■ **TASK TO COMPLETE**:
Please restate exactly the lines of the data below, beginning with the line containing "63: (345, 296, 7.80)" and ending with the last line.

■ **EXTRACTED DATA**:

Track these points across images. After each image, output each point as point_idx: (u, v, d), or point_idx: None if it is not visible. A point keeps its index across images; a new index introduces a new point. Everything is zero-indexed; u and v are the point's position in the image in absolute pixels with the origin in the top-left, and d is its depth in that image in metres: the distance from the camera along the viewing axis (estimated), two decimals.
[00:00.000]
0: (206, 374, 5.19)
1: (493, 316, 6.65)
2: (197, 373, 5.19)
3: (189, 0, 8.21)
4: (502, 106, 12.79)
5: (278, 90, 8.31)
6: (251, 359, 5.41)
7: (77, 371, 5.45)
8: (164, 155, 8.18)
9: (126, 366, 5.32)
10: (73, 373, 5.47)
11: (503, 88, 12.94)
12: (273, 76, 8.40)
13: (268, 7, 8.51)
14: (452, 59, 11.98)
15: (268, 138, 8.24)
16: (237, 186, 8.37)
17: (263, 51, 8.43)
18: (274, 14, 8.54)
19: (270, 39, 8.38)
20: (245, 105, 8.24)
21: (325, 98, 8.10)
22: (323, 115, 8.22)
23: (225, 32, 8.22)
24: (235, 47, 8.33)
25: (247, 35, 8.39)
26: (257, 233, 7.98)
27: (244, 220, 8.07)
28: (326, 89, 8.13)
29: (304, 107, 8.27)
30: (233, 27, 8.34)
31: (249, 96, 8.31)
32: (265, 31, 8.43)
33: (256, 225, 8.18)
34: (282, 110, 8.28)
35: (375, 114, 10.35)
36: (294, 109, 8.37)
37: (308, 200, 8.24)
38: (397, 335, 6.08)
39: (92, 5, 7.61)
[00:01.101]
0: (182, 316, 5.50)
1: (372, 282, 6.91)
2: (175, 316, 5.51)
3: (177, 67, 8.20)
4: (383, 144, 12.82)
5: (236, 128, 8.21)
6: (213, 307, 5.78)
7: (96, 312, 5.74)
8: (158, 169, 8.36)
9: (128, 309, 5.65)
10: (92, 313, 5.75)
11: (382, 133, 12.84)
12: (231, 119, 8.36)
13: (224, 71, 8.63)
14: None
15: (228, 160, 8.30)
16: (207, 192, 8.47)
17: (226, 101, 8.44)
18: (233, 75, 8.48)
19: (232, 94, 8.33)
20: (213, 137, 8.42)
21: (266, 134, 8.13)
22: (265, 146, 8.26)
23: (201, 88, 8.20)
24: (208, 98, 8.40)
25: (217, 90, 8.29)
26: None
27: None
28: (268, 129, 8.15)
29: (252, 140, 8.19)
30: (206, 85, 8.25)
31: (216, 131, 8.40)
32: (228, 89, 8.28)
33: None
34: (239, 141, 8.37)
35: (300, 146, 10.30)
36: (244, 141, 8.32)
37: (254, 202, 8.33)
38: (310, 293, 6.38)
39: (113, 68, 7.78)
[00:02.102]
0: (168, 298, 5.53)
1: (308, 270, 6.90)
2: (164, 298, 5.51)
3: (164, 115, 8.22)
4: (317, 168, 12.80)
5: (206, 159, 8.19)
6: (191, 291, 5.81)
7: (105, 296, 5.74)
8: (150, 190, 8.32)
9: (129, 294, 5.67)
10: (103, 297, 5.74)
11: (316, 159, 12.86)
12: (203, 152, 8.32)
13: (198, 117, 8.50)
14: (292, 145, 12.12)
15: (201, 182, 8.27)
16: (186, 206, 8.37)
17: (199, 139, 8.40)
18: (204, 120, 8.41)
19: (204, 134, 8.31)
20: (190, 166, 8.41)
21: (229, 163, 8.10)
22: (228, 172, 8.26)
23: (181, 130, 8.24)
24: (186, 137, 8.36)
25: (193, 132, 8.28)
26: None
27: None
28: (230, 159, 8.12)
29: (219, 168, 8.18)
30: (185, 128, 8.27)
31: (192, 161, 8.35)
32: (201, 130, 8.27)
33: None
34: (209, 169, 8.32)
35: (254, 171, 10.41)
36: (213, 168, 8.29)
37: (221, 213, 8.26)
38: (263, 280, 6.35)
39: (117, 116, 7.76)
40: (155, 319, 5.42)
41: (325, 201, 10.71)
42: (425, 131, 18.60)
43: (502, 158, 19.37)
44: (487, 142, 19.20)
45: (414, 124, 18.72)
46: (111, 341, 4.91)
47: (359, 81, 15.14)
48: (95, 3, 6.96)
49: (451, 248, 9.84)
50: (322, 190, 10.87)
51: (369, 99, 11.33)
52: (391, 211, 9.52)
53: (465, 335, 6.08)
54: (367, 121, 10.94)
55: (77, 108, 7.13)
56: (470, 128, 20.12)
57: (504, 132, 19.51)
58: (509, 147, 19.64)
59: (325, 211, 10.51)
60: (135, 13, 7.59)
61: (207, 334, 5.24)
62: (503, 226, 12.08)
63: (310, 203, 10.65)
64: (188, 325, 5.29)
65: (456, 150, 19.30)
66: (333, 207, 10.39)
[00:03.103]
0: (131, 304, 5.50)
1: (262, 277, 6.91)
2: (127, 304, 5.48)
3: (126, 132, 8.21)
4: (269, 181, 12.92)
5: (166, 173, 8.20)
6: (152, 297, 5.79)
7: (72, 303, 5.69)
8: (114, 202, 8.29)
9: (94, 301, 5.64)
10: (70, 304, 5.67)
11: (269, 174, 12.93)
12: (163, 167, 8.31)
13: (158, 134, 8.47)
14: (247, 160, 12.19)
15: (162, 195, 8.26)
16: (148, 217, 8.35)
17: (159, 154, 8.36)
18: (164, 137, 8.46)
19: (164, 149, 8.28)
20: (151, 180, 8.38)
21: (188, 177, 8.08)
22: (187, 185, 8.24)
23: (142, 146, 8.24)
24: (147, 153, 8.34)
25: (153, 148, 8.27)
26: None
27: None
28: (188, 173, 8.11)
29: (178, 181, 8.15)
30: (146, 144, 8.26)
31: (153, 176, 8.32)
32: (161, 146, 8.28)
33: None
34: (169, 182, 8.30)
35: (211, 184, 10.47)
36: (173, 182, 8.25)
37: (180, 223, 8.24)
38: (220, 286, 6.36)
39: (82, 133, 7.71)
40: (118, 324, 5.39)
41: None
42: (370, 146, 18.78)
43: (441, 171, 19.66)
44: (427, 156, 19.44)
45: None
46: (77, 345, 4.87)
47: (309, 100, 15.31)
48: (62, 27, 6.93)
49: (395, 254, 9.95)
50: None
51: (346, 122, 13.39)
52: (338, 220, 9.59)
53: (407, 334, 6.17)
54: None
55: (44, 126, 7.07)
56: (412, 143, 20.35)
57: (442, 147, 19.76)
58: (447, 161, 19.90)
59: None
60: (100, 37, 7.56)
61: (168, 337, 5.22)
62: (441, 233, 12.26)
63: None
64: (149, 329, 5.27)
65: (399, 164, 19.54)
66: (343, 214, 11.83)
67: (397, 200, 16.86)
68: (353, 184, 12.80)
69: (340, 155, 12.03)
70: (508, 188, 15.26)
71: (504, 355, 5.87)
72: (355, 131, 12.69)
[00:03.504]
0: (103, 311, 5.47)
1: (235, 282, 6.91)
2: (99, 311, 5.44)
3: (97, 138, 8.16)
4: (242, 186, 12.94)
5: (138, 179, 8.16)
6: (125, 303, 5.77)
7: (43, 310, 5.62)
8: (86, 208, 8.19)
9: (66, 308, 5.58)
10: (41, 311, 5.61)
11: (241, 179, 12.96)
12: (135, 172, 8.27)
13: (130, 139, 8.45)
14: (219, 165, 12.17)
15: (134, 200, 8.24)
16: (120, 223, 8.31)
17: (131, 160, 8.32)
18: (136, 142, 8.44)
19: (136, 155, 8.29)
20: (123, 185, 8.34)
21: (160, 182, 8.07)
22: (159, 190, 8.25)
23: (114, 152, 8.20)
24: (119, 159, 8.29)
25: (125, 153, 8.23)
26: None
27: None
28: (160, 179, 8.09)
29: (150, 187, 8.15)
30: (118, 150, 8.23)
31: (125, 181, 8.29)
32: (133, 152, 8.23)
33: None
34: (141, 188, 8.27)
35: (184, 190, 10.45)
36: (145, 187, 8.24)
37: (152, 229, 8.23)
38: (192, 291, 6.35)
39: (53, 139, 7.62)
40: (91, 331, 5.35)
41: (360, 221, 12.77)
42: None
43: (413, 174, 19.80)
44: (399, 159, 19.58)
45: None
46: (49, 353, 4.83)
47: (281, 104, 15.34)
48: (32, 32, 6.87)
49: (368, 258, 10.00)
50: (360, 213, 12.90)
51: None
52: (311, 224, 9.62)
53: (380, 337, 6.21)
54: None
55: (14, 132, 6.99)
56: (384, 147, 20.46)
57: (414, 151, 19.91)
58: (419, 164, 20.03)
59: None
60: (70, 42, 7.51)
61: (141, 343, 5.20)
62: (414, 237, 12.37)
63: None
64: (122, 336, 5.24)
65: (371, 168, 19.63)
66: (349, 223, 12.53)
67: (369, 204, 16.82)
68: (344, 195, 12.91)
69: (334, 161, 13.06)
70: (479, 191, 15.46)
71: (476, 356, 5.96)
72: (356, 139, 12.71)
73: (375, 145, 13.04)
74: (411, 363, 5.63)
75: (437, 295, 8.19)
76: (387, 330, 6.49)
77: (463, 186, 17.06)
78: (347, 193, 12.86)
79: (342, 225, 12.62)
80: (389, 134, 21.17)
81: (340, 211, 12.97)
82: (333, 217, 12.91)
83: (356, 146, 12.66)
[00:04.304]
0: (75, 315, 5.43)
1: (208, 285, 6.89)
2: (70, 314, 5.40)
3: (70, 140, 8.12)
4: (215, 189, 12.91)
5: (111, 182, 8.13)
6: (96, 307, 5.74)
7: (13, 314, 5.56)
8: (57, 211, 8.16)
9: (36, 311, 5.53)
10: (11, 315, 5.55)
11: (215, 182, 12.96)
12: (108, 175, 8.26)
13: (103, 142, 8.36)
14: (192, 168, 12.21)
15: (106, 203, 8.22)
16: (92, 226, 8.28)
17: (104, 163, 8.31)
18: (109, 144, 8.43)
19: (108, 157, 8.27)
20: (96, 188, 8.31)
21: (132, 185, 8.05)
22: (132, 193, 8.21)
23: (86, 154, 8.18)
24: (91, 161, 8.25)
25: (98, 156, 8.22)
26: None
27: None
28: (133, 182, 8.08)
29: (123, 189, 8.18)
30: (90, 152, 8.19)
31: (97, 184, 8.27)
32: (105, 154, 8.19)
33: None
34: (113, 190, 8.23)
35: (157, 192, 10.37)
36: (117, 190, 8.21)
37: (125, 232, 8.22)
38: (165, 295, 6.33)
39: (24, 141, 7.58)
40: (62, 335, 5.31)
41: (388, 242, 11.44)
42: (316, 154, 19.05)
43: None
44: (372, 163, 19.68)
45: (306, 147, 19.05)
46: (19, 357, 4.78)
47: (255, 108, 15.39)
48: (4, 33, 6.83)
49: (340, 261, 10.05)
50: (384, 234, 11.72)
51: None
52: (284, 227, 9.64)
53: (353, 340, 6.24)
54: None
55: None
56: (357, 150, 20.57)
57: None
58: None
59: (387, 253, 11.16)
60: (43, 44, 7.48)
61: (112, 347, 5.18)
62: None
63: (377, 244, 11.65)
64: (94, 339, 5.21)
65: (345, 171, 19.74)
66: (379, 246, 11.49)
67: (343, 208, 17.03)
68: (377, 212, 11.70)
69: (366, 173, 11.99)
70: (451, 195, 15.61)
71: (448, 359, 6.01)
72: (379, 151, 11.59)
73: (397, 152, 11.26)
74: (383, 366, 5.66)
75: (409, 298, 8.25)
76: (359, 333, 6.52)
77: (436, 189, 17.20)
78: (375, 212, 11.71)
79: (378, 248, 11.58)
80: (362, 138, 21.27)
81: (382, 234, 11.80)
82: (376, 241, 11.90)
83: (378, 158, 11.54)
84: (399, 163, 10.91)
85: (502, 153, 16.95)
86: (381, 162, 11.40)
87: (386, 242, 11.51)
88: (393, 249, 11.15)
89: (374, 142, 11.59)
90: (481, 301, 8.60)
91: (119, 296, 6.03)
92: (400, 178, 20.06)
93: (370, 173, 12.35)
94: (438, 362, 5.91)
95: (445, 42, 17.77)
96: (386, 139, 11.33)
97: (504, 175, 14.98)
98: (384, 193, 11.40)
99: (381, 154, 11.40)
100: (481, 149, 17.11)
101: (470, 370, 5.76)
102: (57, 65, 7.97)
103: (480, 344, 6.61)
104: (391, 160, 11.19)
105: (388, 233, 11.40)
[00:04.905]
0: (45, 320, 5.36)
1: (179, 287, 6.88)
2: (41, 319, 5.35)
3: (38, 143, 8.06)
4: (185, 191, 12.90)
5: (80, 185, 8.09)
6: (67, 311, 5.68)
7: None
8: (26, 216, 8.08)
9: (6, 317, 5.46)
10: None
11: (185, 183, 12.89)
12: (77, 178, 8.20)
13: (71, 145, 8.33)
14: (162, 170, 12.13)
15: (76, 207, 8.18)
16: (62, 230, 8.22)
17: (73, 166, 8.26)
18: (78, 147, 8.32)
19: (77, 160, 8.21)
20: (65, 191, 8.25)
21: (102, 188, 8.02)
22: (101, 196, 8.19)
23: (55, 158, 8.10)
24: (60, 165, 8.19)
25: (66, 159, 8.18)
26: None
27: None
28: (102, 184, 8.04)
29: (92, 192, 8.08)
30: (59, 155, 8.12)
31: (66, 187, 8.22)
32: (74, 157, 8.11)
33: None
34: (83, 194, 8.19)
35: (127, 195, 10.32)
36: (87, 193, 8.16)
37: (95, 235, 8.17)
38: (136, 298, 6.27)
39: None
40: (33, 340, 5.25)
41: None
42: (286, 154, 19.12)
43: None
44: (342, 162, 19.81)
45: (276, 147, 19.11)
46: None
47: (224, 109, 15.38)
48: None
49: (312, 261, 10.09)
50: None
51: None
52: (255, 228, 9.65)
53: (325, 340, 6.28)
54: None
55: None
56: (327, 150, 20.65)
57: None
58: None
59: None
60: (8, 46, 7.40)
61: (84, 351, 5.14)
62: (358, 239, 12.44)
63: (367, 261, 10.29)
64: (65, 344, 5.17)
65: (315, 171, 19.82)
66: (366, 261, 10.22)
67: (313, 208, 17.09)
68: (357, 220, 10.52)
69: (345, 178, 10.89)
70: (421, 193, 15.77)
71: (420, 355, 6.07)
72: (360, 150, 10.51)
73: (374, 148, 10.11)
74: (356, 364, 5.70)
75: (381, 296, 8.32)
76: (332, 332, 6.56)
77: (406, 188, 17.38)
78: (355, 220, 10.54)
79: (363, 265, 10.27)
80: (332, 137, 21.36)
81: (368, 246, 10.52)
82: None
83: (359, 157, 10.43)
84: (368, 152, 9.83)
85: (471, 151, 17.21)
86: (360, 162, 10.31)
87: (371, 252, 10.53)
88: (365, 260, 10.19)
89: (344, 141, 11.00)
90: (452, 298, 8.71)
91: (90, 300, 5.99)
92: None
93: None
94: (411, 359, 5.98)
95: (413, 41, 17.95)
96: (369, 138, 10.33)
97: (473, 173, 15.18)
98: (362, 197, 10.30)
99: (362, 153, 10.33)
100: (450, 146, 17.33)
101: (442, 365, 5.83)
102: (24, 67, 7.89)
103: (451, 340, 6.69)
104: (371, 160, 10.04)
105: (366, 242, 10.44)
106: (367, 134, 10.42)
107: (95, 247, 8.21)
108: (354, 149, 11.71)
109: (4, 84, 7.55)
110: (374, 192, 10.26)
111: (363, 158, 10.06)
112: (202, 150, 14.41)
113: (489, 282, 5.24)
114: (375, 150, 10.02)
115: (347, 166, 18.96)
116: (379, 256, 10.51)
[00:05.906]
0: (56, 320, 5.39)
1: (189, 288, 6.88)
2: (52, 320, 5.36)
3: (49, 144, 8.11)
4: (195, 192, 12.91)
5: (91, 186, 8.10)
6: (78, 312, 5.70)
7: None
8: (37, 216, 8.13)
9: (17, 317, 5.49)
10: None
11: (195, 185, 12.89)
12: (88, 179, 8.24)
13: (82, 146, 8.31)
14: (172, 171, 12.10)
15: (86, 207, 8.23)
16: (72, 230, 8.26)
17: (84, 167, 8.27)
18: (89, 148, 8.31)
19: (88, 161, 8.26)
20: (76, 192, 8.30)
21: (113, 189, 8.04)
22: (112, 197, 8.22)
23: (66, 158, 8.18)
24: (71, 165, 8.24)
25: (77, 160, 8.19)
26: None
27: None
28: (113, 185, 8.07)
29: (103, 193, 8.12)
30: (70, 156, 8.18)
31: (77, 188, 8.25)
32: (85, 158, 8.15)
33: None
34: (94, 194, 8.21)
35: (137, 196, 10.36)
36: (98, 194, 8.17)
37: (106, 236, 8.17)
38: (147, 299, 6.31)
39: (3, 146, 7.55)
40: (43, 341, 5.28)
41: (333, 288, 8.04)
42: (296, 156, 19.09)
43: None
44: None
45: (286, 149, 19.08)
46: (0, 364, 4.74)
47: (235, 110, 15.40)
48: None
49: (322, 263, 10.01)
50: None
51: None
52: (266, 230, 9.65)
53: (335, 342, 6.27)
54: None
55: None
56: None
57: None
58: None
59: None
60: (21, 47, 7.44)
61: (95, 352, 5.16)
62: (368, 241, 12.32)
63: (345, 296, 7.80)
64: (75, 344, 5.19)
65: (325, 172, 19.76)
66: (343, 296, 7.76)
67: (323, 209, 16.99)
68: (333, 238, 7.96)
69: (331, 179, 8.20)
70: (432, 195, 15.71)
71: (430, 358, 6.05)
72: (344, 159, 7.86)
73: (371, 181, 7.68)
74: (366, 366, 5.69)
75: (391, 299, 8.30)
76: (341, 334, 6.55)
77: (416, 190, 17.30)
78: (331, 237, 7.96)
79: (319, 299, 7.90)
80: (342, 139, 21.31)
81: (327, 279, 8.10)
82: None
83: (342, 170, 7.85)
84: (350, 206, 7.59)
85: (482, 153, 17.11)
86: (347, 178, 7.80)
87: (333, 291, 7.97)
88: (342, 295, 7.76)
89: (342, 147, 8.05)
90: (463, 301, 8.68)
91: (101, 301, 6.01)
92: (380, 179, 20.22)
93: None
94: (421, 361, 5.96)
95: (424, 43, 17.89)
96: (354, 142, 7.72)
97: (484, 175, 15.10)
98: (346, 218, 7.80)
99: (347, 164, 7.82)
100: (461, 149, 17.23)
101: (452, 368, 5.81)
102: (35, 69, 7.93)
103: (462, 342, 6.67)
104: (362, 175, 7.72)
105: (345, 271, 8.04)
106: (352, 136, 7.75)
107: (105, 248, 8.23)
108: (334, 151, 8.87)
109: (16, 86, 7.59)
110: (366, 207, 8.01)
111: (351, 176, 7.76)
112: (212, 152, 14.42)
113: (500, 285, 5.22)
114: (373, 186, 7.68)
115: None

■ **TASK OUTPUT**:
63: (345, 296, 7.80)
64: (75, 344, 5.19)
65: (325, 172, 19.76)
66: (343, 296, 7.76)
67: (323, 209, 16.99)
68: (333, 238, 7.96)
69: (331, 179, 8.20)
70: (432, 195, 15.71)
71: (430, 358, 6.05)
72: (344, 159, 7.86)
73: (371, 181, 7.68)
74: (366, 366, 5.69)
75: (391, 299, 8.30)
76: (341, 334, 6.55)
77: (416, 190, 17.30)
78: (331, 237, 7.96)
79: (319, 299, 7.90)
80: (342, 139, 21.31)
81: (327, 279, 8.10)
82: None
83: (342, 170, 7.85)
84: (350, 206, 7.59)
85: (482, 153, 17.11)
86: (347, 178, 7.80)
87: (333, 291, 7.97)
88: (342, 295, 7.76)
89: (342, 147, 8.05)
90: (463, 301, 8.68)
91: (101, 301, 6.01)
92: (380, 179, 20.22)
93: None
94: (421, 361, 5.96)
95: (424, 43, 17.89)
96: (354, 142, 7.72)
97: (484, 175, 15.10)
98: (346, 218, 7.80)
99: (347, 164, 7.82)
100: (461, 149, 17.23)
101: (452, 368, 5.81)
102: (35, 69, 7.93)
103: (462, 342, 6.67)
104: (362, 175, 7.72)
105: (345, 271, 8.04)
106: (352, 136, 7.75)
107: (105, 248, 8.23)
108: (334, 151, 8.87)
109: (16, 86, 7.59)
110: (366, 207, 8.01)
111: (351, 176, 7.76)
112: (212, 152, 14.42)
113: (500, 285, 5.22)
114: (373, 186, 7.68)
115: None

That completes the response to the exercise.